The House That Jack Built

The House That Jack Built (2018)
★ / ★★★★

At one point the viewer is forced to wonder the point of what Lars von Trier is trying to make because his psychological horror film goes off on numerous tangents—at times at the cost of the story’s momentum—that the work comes across lacking in focus and discipline. On the surface, it is about an engineer with an obsessive-compulsive disorder who just so happens to be a serial killer. Deeper, I guess, is a rumination surrounding a subject who is born evil but his actions are human and therefore flawed. And these imperfections are peppered with darkly comic moments—occasionally during the murders themselves. It is a movie for me, but I found only minimal enjoyment, entertainment, or value out of it.

One positive quality is the solid performances. Matt Dillon is front and center as the titular character who considers himself to be so smart and polished that later on Jack gives himself the serial killer name “Mr. Sophistication.” However, throughout the five incidents he recalls, which spans over twelve years, he may consider his victims as dumb and stupid—many of them caucasian women—but his actions reveal, too, that he himself is not as intelligent as he believes he is. Throughout the years, there is growth in the character’s level of violence and elaborate killing sprees, but he tends to make similar mistakes, particularly in the risk-taking of possibly getting caught. Dillon plays Jack with charm and sense of humor; the camera loves his face but there is not a second in which we doubt that the subject is pure evil.
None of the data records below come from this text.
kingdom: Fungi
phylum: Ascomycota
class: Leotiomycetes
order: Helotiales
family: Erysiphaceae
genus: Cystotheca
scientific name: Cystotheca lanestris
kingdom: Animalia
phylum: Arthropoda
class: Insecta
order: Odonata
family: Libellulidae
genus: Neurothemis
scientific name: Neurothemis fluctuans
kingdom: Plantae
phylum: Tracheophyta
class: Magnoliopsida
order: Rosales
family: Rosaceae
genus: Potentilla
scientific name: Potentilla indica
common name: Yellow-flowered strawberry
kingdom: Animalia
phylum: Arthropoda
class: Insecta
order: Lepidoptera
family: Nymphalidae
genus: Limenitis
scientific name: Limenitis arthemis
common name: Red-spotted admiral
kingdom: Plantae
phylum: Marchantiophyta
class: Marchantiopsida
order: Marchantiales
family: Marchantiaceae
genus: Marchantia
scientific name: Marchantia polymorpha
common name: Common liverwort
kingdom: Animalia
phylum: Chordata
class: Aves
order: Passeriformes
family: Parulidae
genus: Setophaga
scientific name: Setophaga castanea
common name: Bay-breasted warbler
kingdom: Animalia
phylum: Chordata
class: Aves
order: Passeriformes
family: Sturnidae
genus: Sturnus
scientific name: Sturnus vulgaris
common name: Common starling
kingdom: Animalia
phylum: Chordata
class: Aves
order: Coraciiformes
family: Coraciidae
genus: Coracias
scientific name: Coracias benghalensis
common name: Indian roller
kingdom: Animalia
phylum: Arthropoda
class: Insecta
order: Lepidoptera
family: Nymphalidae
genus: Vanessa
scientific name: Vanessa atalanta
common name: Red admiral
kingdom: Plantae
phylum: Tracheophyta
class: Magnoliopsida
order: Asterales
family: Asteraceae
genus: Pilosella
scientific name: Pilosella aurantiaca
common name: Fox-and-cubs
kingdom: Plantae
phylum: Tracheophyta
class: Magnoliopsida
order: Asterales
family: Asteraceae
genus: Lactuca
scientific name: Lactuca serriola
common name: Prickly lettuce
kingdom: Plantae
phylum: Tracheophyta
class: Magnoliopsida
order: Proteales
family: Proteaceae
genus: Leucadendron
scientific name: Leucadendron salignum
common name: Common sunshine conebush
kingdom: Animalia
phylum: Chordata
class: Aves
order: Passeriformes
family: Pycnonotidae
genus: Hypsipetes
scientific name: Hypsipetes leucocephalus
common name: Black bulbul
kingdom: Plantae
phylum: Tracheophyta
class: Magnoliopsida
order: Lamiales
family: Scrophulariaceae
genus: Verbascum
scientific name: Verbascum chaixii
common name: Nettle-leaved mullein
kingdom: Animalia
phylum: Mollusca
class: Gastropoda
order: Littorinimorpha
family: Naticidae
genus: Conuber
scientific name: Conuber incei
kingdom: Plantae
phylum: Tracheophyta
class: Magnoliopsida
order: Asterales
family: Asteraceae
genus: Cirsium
Two actors match Dillon’s energetic performance: Uma Thurman as a woman who asks Jack’s help when her vehicle broke down and Riley Keough as Jack’s girlfriend with whom he confesses that he is in fact Mr. Sophistication. She does not believe him and laughs. Two different performances: the former acting as though she is in a satire (the character keeps going on about serial killers) and the latter in an independent drama (she mumbles a lot and lets her eyes do most of the talking)—both approaches work because it shows that Jack can be adaptable as a hunter. It is necessary that we observe him interact with a spectrum of personalities so that we believe that he can actually entrap and eventually murder 60 people in a span of twelve years.

Nearly everything else about the picture is less compelling. Particularly boring are the side conversations between Jack and Verge (yes, the iconic Roman poet—played by Bruno Ganz) as they make a literal descent to Hell. Their exchanges are neither interesting nor possessing a high enough energy to mask their words’ emptiness. I felt no connection between the actors as well as their characters. Worse, their dialogue reveals nothing new about the subject and so the whole charade feels like fluff, padding—problematic because the work is nearly two and a half hours. The film tests the patience.

There are times when the violence is meant to be satirical, particularly the third incident in which Jack decides to “play” with children by shooting them down like animals. Murdering children for fun (one of them ends up being “preserved” in a cold room) is as dark as it gets, but it does not work here because the screenplay has not yet provided enough details about the central character so that we 1) have an appreciation of Jack’s actions which may hint at his own childhood and 2) are able to chuckle at the ridiculousness of it all. Context matters and with von Trier, when not at his full power, he tends to go for shock value over providing deeper or insightful content—as is the case here.